Bristol-Myers Squibb’s long-serving chief executive Giovanni Caforio has said he will retire on 1st November after almost eight years in the role and more than two decades working at the drugmaker.

He will be replaced as CEO by Christopher Boerner, currently head of commercialisation at the group, who will prepare for the top job with an immediate move to the role of chief operating officer.

58-year-old Caforio will remain in his role as executive chairman for a transition period that will be determined by BMS’ board of directors. He joined the company in 2000 and rose rapidly through the ranks to become president of BMS US in 2011, chief commercial officer in 2013, and chief operating officer a year later.

He succeeded Lamberto Andreotti as CEO in 2015, and took on the additional role of chairman the following year. In a statement, Caforio said he plans to “shift my focus to spending more time with my family in Europe”.

The highlight of his tenure is undoubtedly the mega-merger with Celgene in 2019 for $74 billion – which divided opinion when it was announced, but has proved to be a success with nine launches in the following two years – despite being followed almost immediately by the disruption and distraction caused by the pandemic.

Caforio is credited with generating a true merger ethos after the deal, acknowledging that each company had something to learn from the other, rather than one being dominant, and facilitating a fairly smooth integration of the two organisations.

BMS’ lead independent director, Theodore Samuels, said that under Caforio’s leadership the group’s revenues have nearly tripled, with 12 product launches, including five first-in-class therapies.

“He has fostered a high-performance culture and highly engaged workforce and has been a strong advocate and champion for diversity and inclusion to drive innovation,” added Samuels. “His work has helped to solidify the foundation from which we will continue to build for the future.”

52-year-old Boerner, meanwhile, has been chief commercial officer at BMS since 2018, having previously led the group’s worldwide commercial and medical organisations.
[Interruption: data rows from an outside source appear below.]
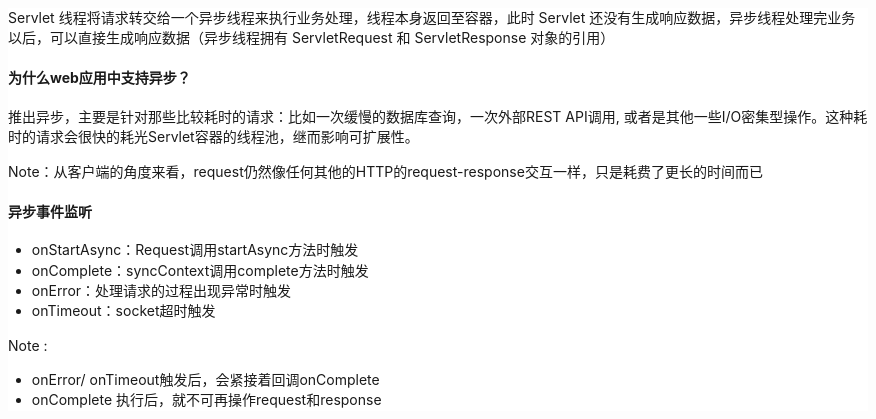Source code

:Servlet 线程将请求转交给一个异步线程来执行业务处理，线程本身返回至容器，此时 Servlet 还没有生成响应数据，异步线程处理完业务以后，可以直接生成响应数据（异步线程拥有 ServletRequest 和 ServletResponse 对象的引用）

#### 为什么web应用中支持异步？

推出异步，主要是针对那些比较耗时的请求：比如一次缓慢的数据库查询，一次外部REST API调用, 或者是其他一些I/O密集型操作。这种耗时的请求会很快的耗光Servlet容器的线程池，继而影响可扩展性。

Note：从客户端的角度来看，request仍然像任何其他的HTTP的request-response交互一样，只是耗费了更长的时间而已
 
#### 异步事件监听
- onStartAsync：Request调用startAsync方法时触发
- onComplete：syncContext调用complete方法时触发
- onError：处理请求的过程出现异常时触发
- onTimeout：socket超时触发

Note :
- onError/ onTimeout触发后，会紧接着回调onComplete
- onComplete 执行后，就不可再操作request和response
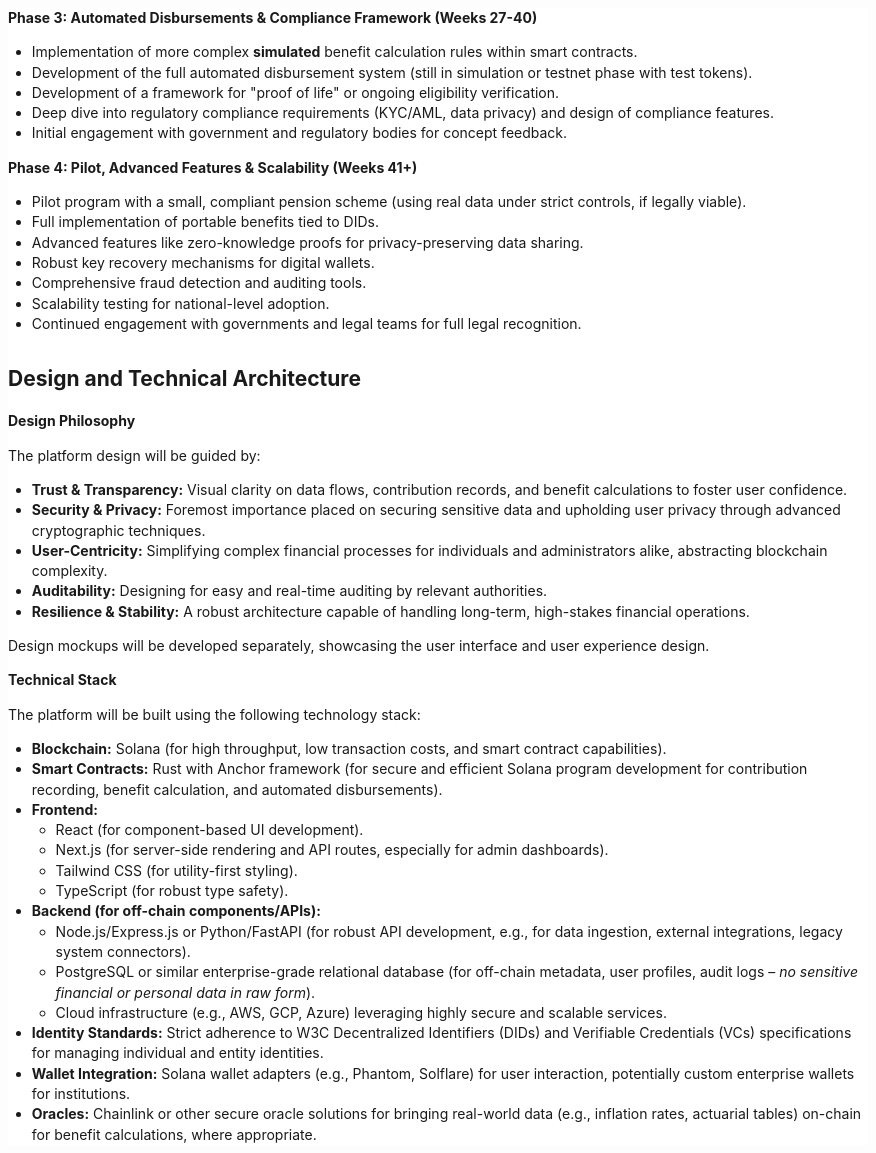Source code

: **Phase 3: Automated Disbursements & Compliance Framework (Weeks 27-40)**

* Implementation of more complex **simulated** benefit calculation rules within smart contracts.  
* Development of the full automated disbursement system (still in simulation or testnet phase with test tokens).  
* Development of a framework for "proof of life" or ongoing eligibility verification.  
* Deep dive into regulatory compliance requirements (KYC/AML, data privacy) and design of compliance features.  
* Initial engagement with government and regulatory bodies for concept feedback.

**Phase 4: Pilot, Advanced Features & Scalability (Weeks 41+)**

* Pilot program with a small, compliant pension scheme (using real data under strict controls, if legally viable).  
* Full implementation of portable benefits tied to DIDs.  
* Advanced features like zero-knowledge proofs for privacy-preserving data sharing.  
* Robust key recovery mechanisms for digital wallets.  
* Comprehensive fraud detection and auditing tools.  
* Scalability testing for national-level adoption.  
* Continued engagement with governments and legal teams for full legal recognition.

## **Design and Technical Architecture**

**Design Philosophy**

The platform design will be guided by:

* **Trust & Transparency:** Visual clarity on data flows, contribution records, and benefit calculations to foster user confidence.  
* **Security & Privacy:** Foremost importance placed on securing sensitive data and upholding user privacy through advanced cryptographic techniques.  
* **User-Centricity:** Simplifying complex financial processes for individuals and administrators alike, abstracting blockchain complexity.  
* **Auditability:** Designing for easy and real-time auditing by relevant authorities.  
* **Resilience & Stability:** A robust architecture capable of handling long-term, high-stakes financial operations.

Design mockups will be developed separately, showcasing the user interface and user experience design.

**Technical Stack**

The platform will be built using the following technology stack:

* **Blockchain:** Solana (for high throughput, low transaction costs, and smart contract capabilities).  
* **Smart Contracts:** Rust with Anchor framework (for secure and efficient Solana program development for contribution recording, benefit calculation, and automated disbursements).  
* **Frontend:**  
  * React (for component-based UI development).  
  * Next.js (for server-side rendering and API routes, especially for admin dashboards).  
  * Tailwind CSS (for utility-first styling).  
  * TypeScript (for robust type safety).  
* **Backend (for off-chain components/APIs):**  
  * Node.js/Express.js or Python/FastAPI (for robust API development, e.g., for data ingestion, external integrations, legacy system connectors).  
  * PostgreSQL or similar enterprise-grade relational database (for off-chain metadata, user profiles, audit logs – *no sensitive financial or personal data in raw form*).  
  * Cloud infrastructure (e.g., AWS, GCP, Azure) leveraging highly secure and scalable services.  
* **Identity Standards:** Strict adherence to W3C Decentralized Identifiers (DIDs) and Verifiable Credentials (VCs) specifications for managing individual and entity identities.  
* **Wallet Integration:** Solana wallet adapters (e.g., Phantom, Solflare) for user interaction, potentially custom enterprise wallets for institutions.  
* **Oracles:** Chainlink or other secure oracle solutions for bringing real-world data (e.g., inflation rates, actuarial tables) on-chain for benefit calculations, where appropriate.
He joined the company in 2015, after earlier roles at Seattle Genetics (now Seagen and heading for a takeover by Pfizer), as well as Roche’s Genentech unit.

He will be replaced as chief commercialisation officer by Adam Lenkowsky, who is currently head of major markets. The new team will have to contend with upcoming patent expirations on some big-selling products, most notably blood cancer therapy Revlimid (lenalidomide), which contributed almost $10 billion of BMS total revenues of $46 billion last year.

“Chris is an outstanding executive, with profound knowledge of our company and proven ability to execute our strategy across all geographies,” said Samuels.

“We are confident that Chris, working together with Adam in his new role as chief commercialisation officer, and the rest of the leadership team, will continue the [BMS] legacy of bringing transformational medicines to patients.”